May 5, 2011 at 10:46 am
I was recently trying to detach a database using:
ALTER DATABASE MyDatabase SET SINGLE_USER WITH ROLLBACK IMMEDIATE;
EXEC sp_detach_db 'MyDatabase', 'true';
After letting it run without completing for over an hour, I stopped the execution. I have not had it take anything close to this long with other databases before, and it does not seem to be a common issue. What could be slowing it down? Potentially relevant details:
-Simple recovery mode
-mdf file size: ~30GB
-ldf file size: ~3GB
-Some clustered indexes are currently very highly fragmented
-sqlservr.exe was keeping one CPU core 90-100% used throughout the process
Anyone have any ideas on why it would take so long, or perhaps what I could do to figure out what is taking so long?
Thanks!
May 5, 2011 at 11:27 am
Long running transaction that it needs to roll back?
With Rollback Immediate it will start the roll back immediately. Has to finish it, if there's a long-running, large transaction that could take quite a while.
Gail Shaw
Microsoft Certified Master: SQL Server, MVP, M.Sc (Comp Sci)
SQL In The Wild: Discussions on DB performance with occasional diversions into recoverability
May 5, 2011 at 5:47 pm
GilaMonster (5/5/2011)
Long running transaction that it needs to roll back?With Rollback Immediate it will start the roll back immediately. Has to finish it, if there's a long-running, large transaction that could take quite a while.
I really don't think so. I had checked the Activity Monitor and didn't see anything, no Jobs were running, and nothing that runs on that server takes anywhere near that long, anyway.
Any other ideas?
May 6, 2011 at 2:05 am
It doesn't necessarily have to show up in activity monitor. If someone ran a large transaction, the query finished, but the commit never happened, that would require a rollback but would not show up in activity monitor because it's not currently running.
Could also be lots of dirty data pages necessitating a long checkpoint
Gail Shaw
Microsoft Certified Master: SQL Server, MVP, M.Sc (Comp Sci)

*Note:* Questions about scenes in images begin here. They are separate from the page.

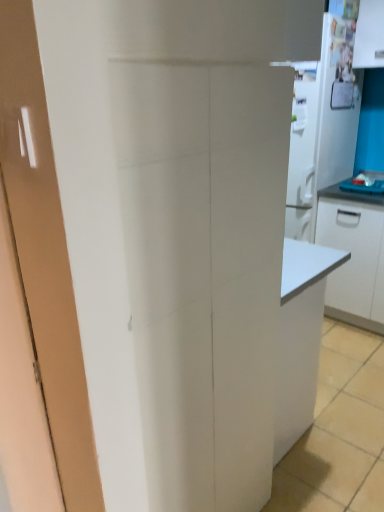
Question: In the image, is white glossy cabinet at right on the left side or the right side of white glossy refrigerator at upper right?

Choices:
 (A) left
 (B) right

Answer: (B)

Question: From the image's perspective, relative to white glossy refrigerator at upper right, is white glossy cabinet at right above or below?

Choices:
 (A) below
 (B) above

Answer: (A)

Question: Estimate the real-world distances between objects in this image. Which object is closer to the blue laminate countertop at right?

Choices:
 (A) white glossy refrigerator at upper right
 (B) white glossy cabinet at right

Answer: (B)

Question: Which object is the farthest from the white glossy cabinet at right?

Choices:
 (A) blue laminate countertop at right
 (B) white glossy refrigerator at upper right

Answer: (B)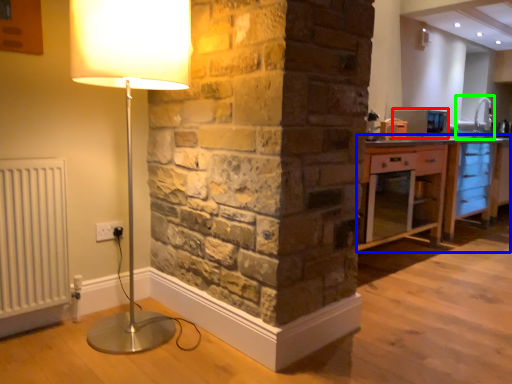
Question: Estimate the real-world distances between objects in this image. Which object is closer to appliance (highlighted by a red box), cabinetry (highlighted by a blue box) or sink (highlighted by a green box)?

Choices:
 (A) cabinetry
 (B) sink

Answer: (A)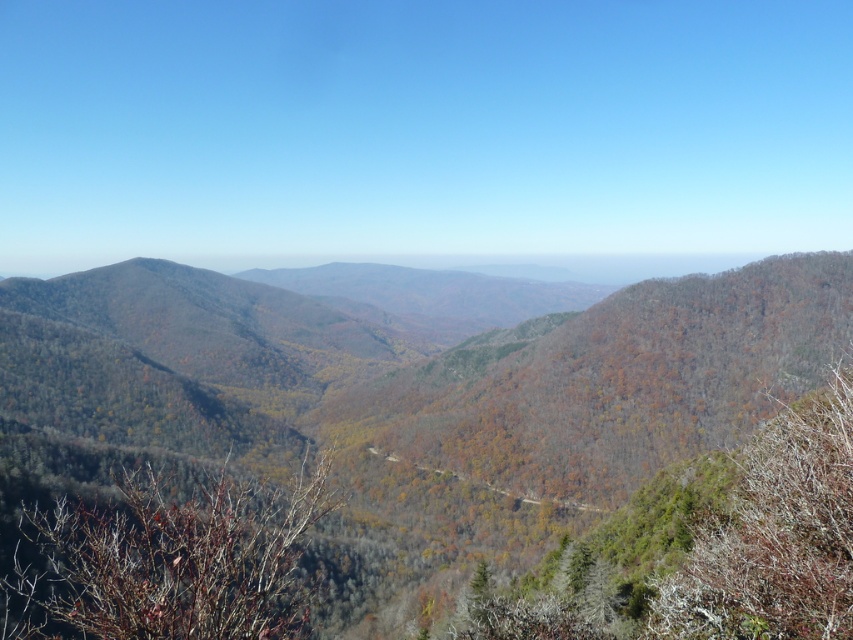
You are a hiker planning to take a photo of the brown textured tree at center and the brown textured tree at right. From your current position, which tree would appear closer to the camera in the photo?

SQL In The Wild: Discussions on DB performance with occasional diversions into recoverability
May 6, 2011 at 2:17 am
I have had similar issues to this when there have been problems on the O/S. For example no available memory left.
July 22, 2022 at 12:27 pm
I had same issues , the detach query executed for 4 hours but didn't completed.
The solution worked for me is very simple. I dont know the reason behind it but what I suspect is there may be too many uncommitted transactions in the DB.
Please restart the server , refresh the DB and try the query again.
And this time it took less than a minute 🙂
August 1, 2022 at 7:11 pm
@chris4600
I had same issues , the detach query executed for 4 hours but didn't completed.
The solution worked for me is very simple. I dont know the reason behind it but what I suspect is there may be too many uncommitted transactions in the DB.
Please restart the server , refresh the DB and try the query again.
And this time it took less than a minute 🙂
It's amazing to me how quickly people jump to that option. Did you even check with anyone else that might be doing something on the server before taking such rash, if not rude, action? And why would you wait for 4 hours for it to complete to begin with?
If you're the DBA, this is why people sometimes hate DBAs. If you're not the DBA, this is why DBAs sometimes hate people. 😉
--Jeff Moden
Change is inevitable... Change for the better is not.
August 2, 2022 at 10:27 am
Show mercy on newbie 🙂
August 2, 2022 at 2:08 pm
Show mercy on newbie 🙂
Heh... I did!
While it may come to having to do a reboot, recommending a reboot without qualification is a bad idea.
--Jeff Moden
Change is inevitable... Change for the better is not.